* [Objetivo 1] Extraia da listagem, sem nenhuma alteração, o trecho que vai da linha que contém "phylum: Arthropoda" até o fim da listagem, incluindo as duas extremidades.

O meio ambiente em 2007, por Rogerio Grassetto Teixeira da Cunha, Danilo Pretti di Giorgi e Rodolfo Aureliano Salm

[Correio da Cidadania] É claro que torcemos pela dama-da-mata e é claro também que derrotas significativas serão observadas durante todo o segundo mandato de Lula, caso a dama-de-ferro do governo consiga impor sua forma de ver o futuro do Brasil.

Num mundo tão instável, dominado por crises dos mais variados tipos e com acontecimentos inesperados mudando subitamente o curso da história, não é tarefa fácil tentar imaginar o que pode acontecer nos próximos 12 meses em qualquer esfera. O mesmo se dá em relação ao meio ambiente, seja no plano local ou global. Aqui no Brasil, dois fatos importantes e correlatos, ocorridos no final do ano passado, certamente vão trazer desdobramentos na área ambiental este ano e podem nos dar algumas pistas sobre como será a política de meio ambiente do governo, não só em 2007, mas durante todo o próximo mandato de Lula.

Em primeiro lugar, as trapalhadas do presidente, que, em suas declarações sobre a necessidade de crescimento do país, incluiu os órgãos ambientais entre os culpados pelo baixo crescimento do PIB.

* [Dados fornecidos]
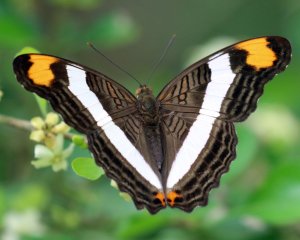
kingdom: Animalia
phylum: Arthropoda
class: Insecta
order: Lepidoptera
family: Nymphalidae
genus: Limenitis
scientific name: Limenitis fessonia
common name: Band-celled Sister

* [Objetivo 2] Dê continuidade ao texto sobre o meio ambiente em 2007 a partir do ponto em que ele termina.

* [Resposta do exercício 1]
phylum: Arthropoda
class: Insecta
order: Lepidoptera
family: Nymphalidae
genus: Limenitis
scientific name: Limenitis fessonia
common name: Band-celled Sister

* [Resposta do exercício 2]
Logo em seguida, assistimos à disputa pública, e por vezes tensa, entre duas importantes peças do governo, a ministra do Meio Ambiente, Marina Silva, e a ministra da Casa Civil, Dilma Rousseff, briga que promete esquentar conforme 2007 for pegando embalo, após o Carnaval. Nesta polêmica, está colocada uma das mais importantes questões do ambientalismo, que é a suposta incompatibilidade entre a proteção do meio ambiente e o desenvolvimento econômico ou pelo menos a real incompatibilidade, se considerada a idéia de desenvolvimento econômico fomentada por aqui.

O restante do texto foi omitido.